Finlay, who lives in New Cumnock in East Ayrshire, was one of the pupils who took part in the project and it was great to hear how it encouraged his interests. Not only does he love food (favourite memory: his granny’s mince and tatties), he likes to cook (signature dish: chicken curry) and his ambition is to become a chef. Ideally, he would like to stay in the area he knows and loves rather than have to move to a big city.

The thing is though: it isn’t easy for a lot of kids from areas like East Ayrshire, which is rural and green and beautiful but also has a high level of deprivation and poverty. As well as Finlay, I spoke to one of his teachers at Robert Burns Academy, Rebecca Scullion, who worries about the fact that in more deprived areas, the knowledge and skills around food can be limited, diets can be poor, and there can be a severe lack of choice in shopping.

It is also, I think, a problem that’s hard to see. We tend to think of poverty in terms of urban areas, big housing estates, big cities, and so on, and think of the countryside as a place where rich people go to live. It can also be hard to get our heads round the disconnect between the cliché of the rural idyll and beautiful Scotland and the fact that in pockets of the countryside, poverty is just as bad, if not worse, than it is in the cities.

So the question is: how do you help, and specifically how do you ensure that kids who grow up in areas of rural deprivation are given more opportunities to prosper? One of the other people I spoke to at the event, which was attended by Prince Charles, was Iona Murray, whose family has a sheep farm near Muirkirk. She is also the farming and rural skills coordinator at Dumfries House and she has one or two ideas about how to make things better.
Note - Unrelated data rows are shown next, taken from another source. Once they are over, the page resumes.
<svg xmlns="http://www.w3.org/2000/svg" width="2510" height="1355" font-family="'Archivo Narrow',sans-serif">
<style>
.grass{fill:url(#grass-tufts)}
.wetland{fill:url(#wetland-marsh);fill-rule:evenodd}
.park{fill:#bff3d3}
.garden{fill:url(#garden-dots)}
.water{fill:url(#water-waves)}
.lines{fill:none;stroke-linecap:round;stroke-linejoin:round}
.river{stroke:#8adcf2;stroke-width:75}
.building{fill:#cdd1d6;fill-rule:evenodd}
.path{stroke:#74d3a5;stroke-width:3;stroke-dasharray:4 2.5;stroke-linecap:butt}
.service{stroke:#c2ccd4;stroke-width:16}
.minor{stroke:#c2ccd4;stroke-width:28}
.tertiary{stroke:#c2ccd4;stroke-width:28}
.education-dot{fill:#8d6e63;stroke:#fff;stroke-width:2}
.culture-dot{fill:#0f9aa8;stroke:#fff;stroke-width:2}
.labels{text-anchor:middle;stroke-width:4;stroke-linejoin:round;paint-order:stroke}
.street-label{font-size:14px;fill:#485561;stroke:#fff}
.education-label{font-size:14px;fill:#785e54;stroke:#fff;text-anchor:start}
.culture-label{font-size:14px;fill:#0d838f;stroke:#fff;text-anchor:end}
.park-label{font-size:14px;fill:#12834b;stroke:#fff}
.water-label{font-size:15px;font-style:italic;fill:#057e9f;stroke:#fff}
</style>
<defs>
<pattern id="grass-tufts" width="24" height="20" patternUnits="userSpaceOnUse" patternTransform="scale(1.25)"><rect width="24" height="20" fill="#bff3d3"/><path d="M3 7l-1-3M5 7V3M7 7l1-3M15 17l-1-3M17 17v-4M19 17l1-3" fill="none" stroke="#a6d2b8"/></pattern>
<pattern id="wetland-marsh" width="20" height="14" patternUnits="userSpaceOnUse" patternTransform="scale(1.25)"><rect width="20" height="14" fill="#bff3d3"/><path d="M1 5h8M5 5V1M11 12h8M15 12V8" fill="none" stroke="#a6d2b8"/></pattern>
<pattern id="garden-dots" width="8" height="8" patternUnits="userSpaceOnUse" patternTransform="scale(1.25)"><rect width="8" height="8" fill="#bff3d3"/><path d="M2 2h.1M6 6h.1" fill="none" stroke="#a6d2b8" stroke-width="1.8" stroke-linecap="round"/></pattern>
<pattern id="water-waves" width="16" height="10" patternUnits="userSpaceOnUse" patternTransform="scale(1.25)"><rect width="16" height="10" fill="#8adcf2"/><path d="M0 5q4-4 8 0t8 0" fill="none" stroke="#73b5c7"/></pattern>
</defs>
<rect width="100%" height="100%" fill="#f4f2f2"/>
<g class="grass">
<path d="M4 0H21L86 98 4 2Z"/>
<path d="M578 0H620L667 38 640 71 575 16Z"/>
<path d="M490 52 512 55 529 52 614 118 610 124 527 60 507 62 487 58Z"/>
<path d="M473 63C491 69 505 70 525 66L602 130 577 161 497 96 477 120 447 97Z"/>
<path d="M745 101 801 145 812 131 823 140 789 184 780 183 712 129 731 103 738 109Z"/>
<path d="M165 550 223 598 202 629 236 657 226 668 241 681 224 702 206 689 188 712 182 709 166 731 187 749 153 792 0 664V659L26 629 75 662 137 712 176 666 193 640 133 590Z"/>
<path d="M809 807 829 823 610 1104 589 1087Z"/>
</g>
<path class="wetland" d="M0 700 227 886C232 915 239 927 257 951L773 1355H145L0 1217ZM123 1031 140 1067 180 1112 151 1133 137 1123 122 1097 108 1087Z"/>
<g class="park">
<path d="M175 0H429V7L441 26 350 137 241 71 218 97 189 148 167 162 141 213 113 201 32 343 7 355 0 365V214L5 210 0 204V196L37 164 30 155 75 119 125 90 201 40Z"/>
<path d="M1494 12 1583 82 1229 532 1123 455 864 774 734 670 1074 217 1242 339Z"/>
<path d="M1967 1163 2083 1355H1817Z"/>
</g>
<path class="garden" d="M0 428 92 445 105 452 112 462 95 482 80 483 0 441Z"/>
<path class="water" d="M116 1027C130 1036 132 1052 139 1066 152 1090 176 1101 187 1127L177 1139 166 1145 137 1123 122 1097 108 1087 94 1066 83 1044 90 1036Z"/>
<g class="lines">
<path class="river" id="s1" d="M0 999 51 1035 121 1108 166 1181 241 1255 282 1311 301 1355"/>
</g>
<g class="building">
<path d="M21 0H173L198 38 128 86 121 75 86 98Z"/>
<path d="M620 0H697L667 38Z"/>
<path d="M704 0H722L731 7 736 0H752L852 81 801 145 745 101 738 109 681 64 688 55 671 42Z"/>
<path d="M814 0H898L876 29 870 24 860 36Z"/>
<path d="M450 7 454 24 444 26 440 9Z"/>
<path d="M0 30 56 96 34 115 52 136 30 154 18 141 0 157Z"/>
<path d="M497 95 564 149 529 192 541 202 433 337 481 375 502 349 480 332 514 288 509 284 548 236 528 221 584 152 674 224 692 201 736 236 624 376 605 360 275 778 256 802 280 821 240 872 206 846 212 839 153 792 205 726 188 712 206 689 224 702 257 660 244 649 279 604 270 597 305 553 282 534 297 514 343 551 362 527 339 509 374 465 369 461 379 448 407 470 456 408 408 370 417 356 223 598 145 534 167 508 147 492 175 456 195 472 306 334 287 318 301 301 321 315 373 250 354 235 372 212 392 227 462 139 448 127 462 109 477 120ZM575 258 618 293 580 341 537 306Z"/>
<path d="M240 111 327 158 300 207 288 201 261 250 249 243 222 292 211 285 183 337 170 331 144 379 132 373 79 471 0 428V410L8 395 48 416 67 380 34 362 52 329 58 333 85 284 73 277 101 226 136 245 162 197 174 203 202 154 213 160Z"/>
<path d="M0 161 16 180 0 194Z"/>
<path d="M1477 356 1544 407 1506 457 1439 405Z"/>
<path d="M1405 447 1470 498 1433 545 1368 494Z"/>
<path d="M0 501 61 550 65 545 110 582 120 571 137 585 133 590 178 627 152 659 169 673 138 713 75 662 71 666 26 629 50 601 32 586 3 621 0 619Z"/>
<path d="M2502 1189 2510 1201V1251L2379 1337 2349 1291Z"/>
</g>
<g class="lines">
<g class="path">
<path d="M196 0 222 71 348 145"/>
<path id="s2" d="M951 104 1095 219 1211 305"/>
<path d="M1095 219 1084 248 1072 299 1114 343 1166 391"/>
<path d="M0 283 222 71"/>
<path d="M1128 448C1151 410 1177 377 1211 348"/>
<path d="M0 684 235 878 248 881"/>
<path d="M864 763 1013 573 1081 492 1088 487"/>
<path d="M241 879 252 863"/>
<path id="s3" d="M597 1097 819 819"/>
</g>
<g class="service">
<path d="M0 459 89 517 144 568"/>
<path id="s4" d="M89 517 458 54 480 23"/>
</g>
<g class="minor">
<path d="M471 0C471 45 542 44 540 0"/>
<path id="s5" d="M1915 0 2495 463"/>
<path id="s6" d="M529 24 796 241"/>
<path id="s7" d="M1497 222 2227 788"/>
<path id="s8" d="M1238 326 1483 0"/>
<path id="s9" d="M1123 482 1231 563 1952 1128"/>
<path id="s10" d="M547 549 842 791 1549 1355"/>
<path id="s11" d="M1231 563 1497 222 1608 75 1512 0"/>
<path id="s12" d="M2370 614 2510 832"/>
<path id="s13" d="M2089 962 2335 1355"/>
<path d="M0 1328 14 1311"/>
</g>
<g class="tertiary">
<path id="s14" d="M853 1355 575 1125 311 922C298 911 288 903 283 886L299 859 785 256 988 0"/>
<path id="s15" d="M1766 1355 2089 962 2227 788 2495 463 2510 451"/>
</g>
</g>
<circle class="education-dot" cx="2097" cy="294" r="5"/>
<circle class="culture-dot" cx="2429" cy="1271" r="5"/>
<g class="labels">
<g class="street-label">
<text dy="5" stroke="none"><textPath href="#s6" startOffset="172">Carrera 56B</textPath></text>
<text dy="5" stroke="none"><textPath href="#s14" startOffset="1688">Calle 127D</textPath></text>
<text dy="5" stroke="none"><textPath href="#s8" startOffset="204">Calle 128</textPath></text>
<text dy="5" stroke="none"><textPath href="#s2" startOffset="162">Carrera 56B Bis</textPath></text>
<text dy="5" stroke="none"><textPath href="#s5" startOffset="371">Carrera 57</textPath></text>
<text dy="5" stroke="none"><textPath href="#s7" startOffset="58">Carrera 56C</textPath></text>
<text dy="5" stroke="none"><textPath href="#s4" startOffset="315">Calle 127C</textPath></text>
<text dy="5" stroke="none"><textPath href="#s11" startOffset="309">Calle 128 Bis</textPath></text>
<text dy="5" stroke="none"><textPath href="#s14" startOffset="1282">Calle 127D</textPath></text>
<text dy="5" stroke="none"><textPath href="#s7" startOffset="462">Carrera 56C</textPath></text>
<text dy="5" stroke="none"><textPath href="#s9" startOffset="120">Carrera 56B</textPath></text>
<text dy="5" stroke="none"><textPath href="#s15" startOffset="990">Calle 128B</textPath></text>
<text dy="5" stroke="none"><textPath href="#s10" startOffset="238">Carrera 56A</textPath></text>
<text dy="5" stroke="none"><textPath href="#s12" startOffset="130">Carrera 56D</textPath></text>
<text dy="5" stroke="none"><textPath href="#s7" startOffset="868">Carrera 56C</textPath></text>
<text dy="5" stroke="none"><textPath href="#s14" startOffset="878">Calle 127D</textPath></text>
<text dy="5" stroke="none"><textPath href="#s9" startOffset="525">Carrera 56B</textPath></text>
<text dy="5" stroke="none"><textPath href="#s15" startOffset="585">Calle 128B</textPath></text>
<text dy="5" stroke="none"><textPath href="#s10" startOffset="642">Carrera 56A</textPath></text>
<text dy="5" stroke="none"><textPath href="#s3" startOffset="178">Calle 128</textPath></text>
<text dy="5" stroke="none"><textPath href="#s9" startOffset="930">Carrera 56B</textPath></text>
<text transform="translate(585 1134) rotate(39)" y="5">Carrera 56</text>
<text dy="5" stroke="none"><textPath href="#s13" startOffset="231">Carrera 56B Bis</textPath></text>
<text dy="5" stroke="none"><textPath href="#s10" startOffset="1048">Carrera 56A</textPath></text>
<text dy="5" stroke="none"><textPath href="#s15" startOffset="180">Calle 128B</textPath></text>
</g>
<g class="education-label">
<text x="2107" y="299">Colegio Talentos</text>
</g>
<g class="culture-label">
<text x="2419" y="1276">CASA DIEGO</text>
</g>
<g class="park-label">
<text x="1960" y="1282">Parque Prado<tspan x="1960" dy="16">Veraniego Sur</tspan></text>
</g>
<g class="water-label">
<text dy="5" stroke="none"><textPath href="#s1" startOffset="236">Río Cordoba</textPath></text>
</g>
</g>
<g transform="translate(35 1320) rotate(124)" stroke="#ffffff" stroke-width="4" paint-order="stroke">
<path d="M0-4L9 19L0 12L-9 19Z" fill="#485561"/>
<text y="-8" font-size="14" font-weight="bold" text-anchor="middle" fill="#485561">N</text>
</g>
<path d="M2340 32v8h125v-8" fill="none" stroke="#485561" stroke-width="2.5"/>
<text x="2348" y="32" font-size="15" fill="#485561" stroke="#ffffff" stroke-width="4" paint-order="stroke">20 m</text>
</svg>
Broadly, says Iona, it’s about better connecting kids who live in rural communities to their area and the opportunities that might be there. She points out that a young person can be surrounded by acres of land but if they’re never leaving their town (possibly because they can’t afford to), they might as well be in the middle of a city. “So it’s about broadening horizons,” she says, “and educating them about what’s out there. Life can be big.”

Iona is now attempting to make that connection with Food for the Future. Part of the project, she says, is about looking at possible careers that exist in the countryside – farming, butchery, hospitality – jobs that kids living in poverty in villages or towns might not even know exist in their part of the country. As part of the plan, a new training centre is being built at Dumfries House and one of its main aims will be to bridge the gap and give local kids the skills they need to go and work in the rural sector.

Yes, it’s a relatively small project on a relatively small scale, but the point is it’s beginning to address a problem that’s been badly neglected. Poverty is still poverty even when it’s surrounded by beautiful countryside, but the solutions may have to be slightly different. One of the first steps is guiding the kids to the possible opportunities and hopefully, like Finlay, watching them thrive.